Be skeptical of any single run
Variance is real, and it's the reason we ran three of each and report medians next to means. In Round 2, the wrapped runs ranged from 71,592 to 112,475 billed tokens — one run saved almost nothing while others saved 30–40%. If you run Headroom once, see "−40%," and tweet it, you've measured noise as much as signal. Run it several times on your own workload and look at the median.
Should you use it?
| If you're running… | Recommendation |
|---|---|
| Short one-shot tasks (a small script, one bug fix) | Skip it — no measurable token win, pure latency cost. |
| Long, tool-heavy agent sessions (big refactors, multi-file features, lots of test runs) | Try it — expect ~25–30% token savings, accept ~15% more wall time. |
| Cost-sensitive API-key billing at scale | Worth piloting on your real workloads; the savings compound. |
| A flat-rate subscription (like our test) | Marginal token cost is effectively zero, so the bill argument doesn't apply — only consider Headroom for its privacy/memory features, which this benchmark didn't measure. |
| Privacy / on-prem needs | Headroom's other pitch is data-locality. Evaluate that separately — we only tested the token bill. |
What we didn't test
Being honest about the edges of this benchmark:
- Very long sessions (40+ turns), where history compression should compound further than our ~6–7 minute runs.

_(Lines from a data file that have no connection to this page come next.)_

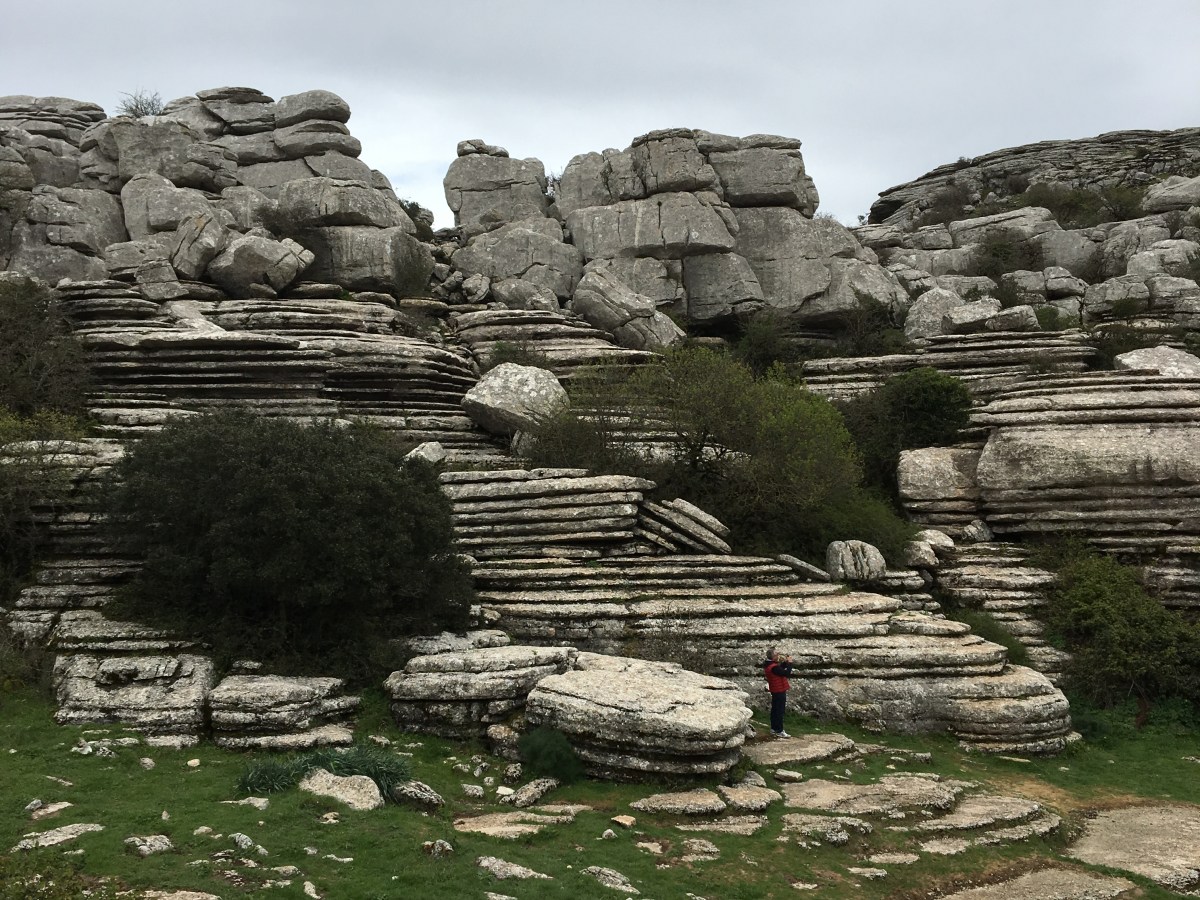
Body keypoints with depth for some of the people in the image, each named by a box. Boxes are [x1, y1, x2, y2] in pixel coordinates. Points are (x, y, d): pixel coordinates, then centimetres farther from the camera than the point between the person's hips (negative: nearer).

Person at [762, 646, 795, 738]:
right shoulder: (774, 667, -27)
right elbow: (786, 673, -27)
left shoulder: (768, 665, 4)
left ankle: (774, 729, 28)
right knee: (780, 711, -3)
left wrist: (784, 662, 0)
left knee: (775, 709, 18)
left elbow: (781, 669, 15)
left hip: (774, 691, 10)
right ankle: (779, 731, 1)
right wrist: (789, 663, -16)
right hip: (780, 691, -10)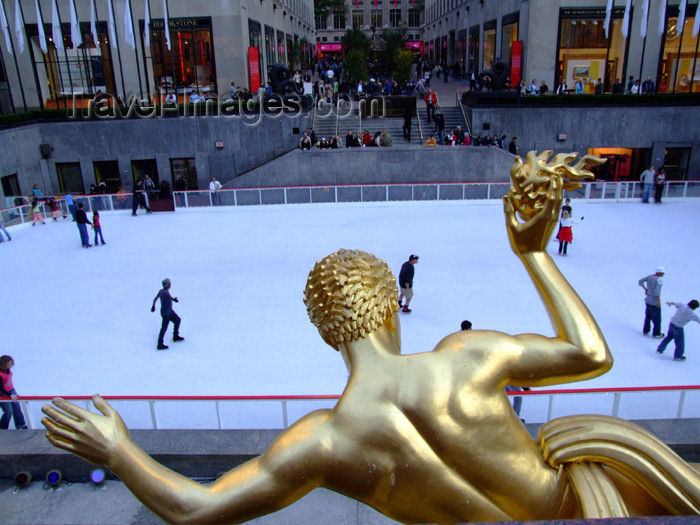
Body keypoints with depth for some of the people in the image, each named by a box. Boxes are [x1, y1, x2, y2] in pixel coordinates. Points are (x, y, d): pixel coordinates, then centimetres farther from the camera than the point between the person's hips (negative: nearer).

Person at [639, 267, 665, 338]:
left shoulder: (650, 276, 0)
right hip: (655, 302, -7)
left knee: (648, 316, 22)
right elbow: (656, 291, -26)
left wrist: (645, 289, 13)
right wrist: (659, 301, -18)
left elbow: (640, 281, 2)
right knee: (657, 318, 9)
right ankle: (656, 333, 21)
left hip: (648, 300, 7)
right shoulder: (660, 279, -20)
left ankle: (645, 330, 32)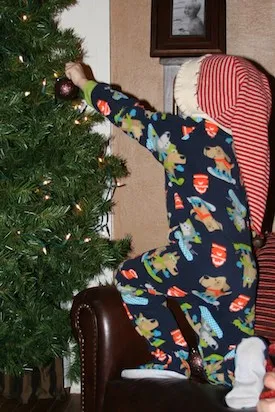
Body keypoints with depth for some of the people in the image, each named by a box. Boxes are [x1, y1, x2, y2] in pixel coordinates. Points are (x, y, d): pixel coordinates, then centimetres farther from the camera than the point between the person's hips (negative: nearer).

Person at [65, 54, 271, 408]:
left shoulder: (180, 132, -3)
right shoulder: (237, 139, 13)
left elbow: (126, 112, 9)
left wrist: (84, 83, 24)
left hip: (202, 265, -7)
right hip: (241, 271, 7)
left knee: (130, 278, 21)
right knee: (221, 369, 17)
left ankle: (170, 361, 13)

- Headroom's cross-session memory and multi-agent shared context — invisible in single-session runs.
- Models other than
gpt-5.5, and agents other than Codex — we were limited by the credits we had. - Large existing codebases the agent has to read in (we always started from empty).
The verdict
Against our pre-registered criteria: on a small task, ❌ not worth it (+0.3% savings, pure latency cost). On a heavy, tool-rich task, 🟡 worth it with caveats — 24.6% mean / 31% median token savings, every run shipping a working app, at the price of ~15% more wall-clock time.
"Does Headroom cut your tokens?" Yes — but only when there are enough tokens to cut. The more your agent reads, runs, and re-runs, the more it pays off.
The full methodology, all 12 raw token streams, the orchestration script, and the workspace tarballs are public at github.com/ritza-co/headroom-benchmark if you want to reproduce it or argue with it.